**Source material**
Content starts
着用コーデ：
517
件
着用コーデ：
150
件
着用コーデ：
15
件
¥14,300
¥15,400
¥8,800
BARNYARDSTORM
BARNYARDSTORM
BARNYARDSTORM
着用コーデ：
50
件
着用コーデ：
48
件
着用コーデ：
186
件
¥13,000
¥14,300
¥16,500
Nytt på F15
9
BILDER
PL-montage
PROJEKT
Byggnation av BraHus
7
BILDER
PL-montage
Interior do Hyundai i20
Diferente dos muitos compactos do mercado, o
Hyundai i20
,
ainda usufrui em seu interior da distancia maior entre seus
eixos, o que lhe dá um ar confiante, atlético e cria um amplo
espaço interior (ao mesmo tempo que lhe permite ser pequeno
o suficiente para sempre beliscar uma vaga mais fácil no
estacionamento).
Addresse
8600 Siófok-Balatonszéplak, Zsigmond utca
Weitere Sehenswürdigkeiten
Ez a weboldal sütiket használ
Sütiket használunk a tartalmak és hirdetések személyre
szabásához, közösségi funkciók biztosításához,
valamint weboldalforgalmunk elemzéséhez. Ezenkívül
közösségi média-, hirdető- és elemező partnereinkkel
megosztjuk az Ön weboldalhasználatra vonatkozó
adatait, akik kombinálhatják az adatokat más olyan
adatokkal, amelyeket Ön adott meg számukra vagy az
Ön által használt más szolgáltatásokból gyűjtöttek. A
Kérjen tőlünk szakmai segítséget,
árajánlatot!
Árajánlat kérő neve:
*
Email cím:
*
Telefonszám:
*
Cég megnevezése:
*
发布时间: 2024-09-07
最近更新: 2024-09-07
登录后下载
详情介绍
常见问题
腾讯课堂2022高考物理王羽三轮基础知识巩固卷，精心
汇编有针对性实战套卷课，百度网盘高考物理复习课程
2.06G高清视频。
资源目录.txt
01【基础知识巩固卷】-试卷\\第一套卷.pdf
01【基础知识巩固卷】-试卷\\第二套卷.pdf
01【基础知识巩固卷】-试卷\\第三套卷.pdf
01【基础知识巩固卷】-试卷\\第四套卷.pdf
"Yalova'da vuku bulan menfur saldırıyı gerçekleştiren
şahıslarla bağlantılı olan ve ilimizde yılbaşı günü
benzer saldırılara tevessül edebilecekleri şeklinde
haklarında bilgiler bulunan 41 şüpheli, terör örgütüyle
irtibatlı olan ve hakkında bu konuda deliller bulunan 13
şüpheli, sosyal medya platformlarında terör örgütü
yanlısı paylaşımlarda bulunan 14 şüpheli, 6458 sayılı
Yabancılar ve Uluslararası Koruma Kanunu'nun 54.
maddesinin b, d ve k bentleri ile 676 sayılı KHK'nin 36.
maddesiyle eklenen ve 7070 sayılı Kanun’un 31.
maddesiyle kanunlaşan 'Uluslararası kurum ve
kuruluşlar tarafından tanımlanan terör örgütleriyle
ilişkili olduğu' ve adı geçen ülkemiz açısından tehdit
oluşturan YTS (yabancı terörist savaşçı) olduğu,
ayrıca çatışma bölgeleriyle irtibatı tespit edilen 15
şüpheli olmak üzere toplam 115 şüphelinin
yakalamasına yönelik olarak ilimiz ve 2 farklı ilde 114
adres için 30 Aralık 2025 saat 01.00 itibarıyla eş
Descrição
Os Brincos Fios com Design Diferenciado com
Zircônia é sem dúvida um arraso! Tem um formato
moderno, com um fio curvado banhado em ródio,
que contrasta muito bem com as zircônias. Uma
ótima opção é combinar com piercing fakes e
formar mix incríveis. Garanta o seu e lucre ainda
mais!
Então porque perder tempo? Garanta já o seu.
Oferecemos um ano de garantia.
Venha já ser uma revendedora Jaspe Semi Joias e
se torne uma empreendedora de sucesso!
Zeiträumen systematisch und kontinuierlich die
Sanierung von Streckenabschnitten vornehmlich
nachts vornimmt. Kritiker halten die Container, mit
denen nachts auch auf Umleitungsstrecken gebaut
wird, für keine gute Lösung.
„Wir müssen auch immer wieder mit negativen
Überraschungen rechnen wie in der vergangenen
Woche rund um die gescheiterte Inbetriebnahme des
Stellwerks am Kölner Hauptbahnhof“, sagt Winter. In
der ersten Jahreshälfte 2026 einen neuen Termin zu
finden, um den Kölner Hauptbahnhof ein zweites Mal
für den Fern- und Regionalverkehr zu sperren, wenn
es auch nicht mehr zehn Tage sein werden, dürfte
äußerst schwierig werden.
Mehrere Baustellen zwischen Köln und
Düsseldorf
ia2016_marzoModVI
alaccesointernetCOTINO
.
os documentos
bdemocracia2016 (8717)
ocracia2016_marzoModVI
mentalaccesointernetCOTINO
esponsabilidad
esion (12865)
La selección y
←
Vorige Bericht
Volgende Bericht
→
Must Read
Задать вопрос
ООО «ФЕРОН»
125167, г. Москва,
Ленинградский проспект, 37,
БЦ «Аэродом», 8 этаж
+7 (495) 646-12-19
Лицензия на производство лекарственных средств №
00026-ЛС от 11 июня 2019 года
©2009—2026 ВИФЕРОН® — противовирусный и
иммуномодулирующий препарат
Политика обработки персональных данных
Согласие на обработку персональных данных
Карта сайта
Content ends
**What the exercise asks**
Please copy every line from the entries that includes the word "ainda".

**Solution for this problem**
ainda usufrui em seu interior da distancia maior entre seus
formar mix incríveis. Garanta o seu e lucre ainda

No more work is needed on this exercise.